Dataset items
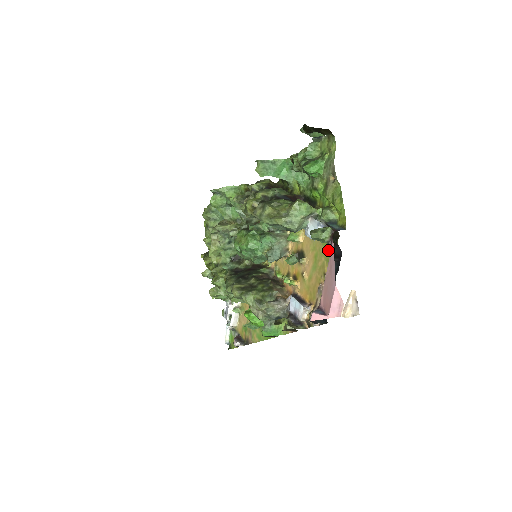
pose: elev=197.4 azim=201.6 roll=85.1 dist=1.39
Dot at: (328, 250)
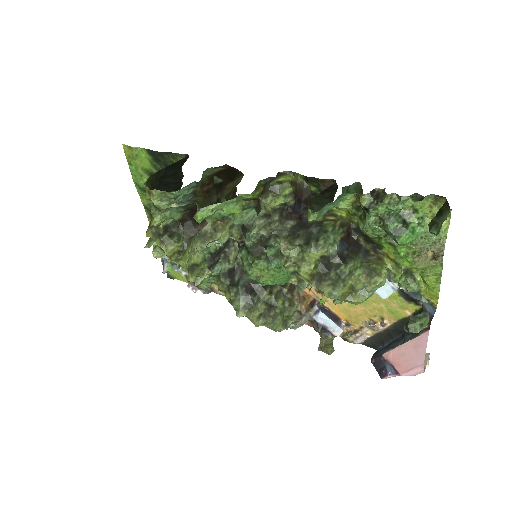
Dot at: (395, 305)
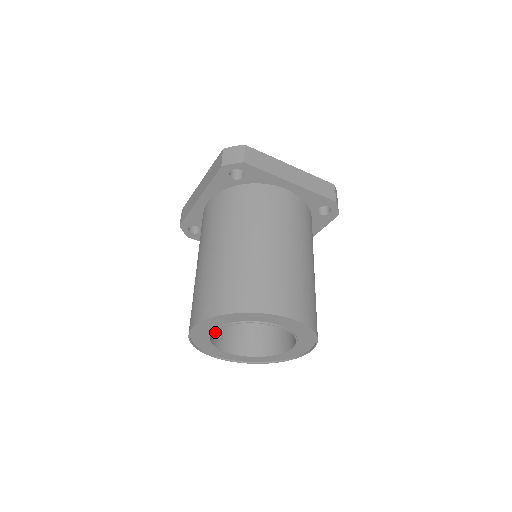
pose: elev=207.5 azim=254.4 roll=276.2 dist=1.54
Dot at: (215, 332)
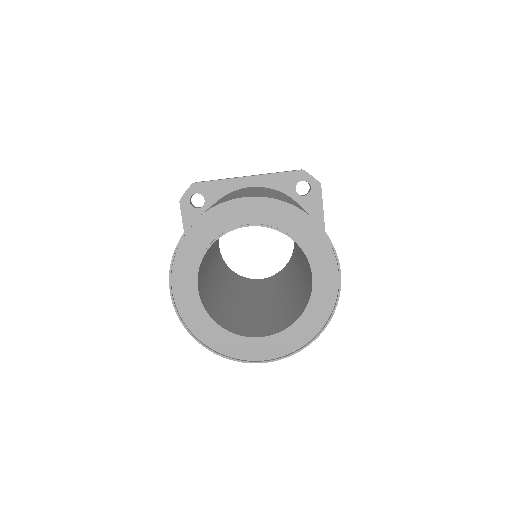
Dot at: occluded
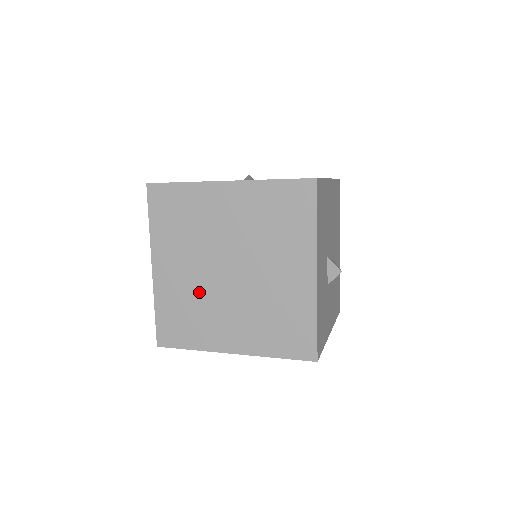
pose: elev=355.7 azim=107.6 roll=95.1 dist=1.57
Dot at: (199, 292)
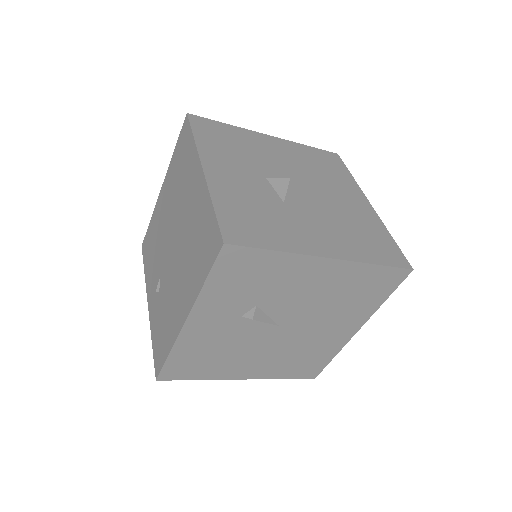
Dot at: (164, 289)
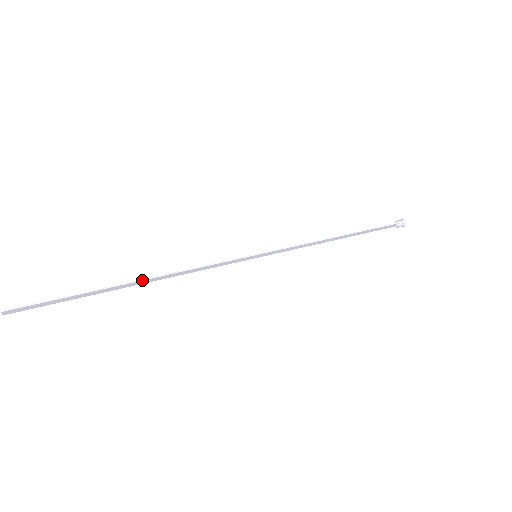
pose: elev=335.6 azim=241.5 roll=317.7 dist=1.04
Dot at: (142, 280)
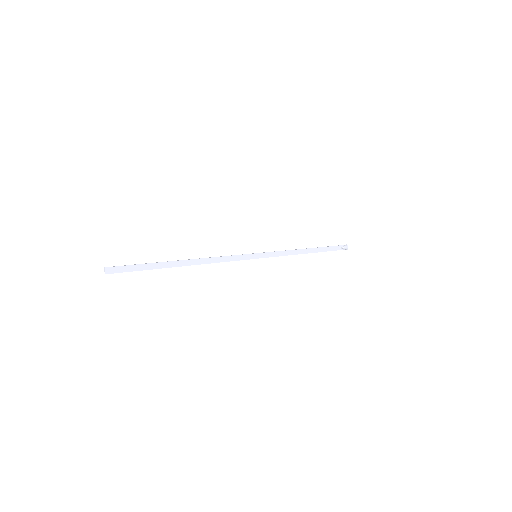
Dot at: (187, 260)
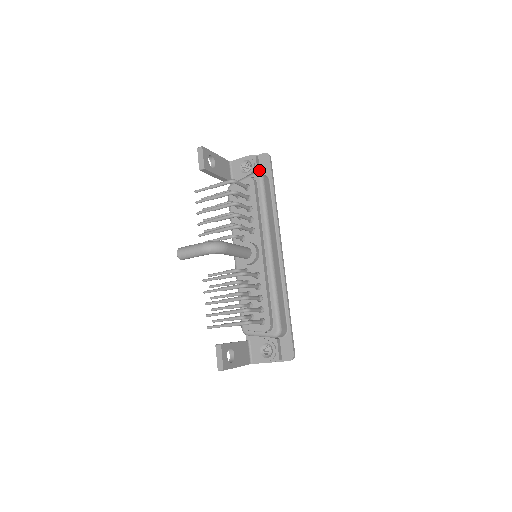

---

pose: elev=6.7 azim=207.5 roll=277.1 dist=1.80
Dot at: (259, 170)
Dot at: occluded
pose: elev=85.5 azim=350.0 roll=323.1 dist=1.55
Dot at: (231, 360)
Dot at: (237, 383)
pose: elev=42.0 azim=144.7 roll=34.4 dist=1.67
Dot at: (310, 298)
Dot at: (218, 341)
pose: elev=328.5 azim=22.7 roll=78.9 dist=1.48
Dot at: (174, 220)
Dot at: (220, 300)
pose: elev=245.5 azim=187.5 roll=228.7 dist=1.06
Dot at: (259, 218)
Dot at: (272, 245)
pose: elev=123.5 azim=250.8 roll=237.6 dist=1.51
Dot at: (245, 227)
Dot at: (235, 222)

---

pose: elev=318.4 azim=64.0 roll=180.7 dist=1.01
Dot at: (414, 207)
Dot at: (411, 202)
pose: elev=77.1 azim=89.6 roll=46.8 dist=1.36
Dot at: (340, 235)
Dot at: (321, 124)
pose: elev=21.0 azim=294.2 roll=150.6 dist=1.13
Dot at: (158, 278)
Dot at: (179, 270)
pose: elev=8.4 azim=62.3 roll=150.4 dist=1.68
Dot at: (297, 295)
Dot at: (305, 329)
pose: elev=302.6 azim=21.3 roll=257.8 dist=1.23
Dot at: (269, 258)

§ THE REQUEST
Switch "pose" to "camera" in everything from the listing line containing "pose: elev=21.0 azim=294.2" down to the line containing "Dot at: (269, 258)", and give back only those lines with nothing else changed.

§ RESPONSE
camera: elev=21.0 azim=294.2 roll=150.6 dist=1.13
Dot at: (158, 278)
Dot at: (179, 270)
camera: elev=8.4 azim=62.3 roll=150.4 dist=1.68
Dot at: (297, 295)
Dot at: (305, 329)
camera: elev=302.6 azim=21.3 roll=257.8 dist=1.23
Dot at: (269, 258)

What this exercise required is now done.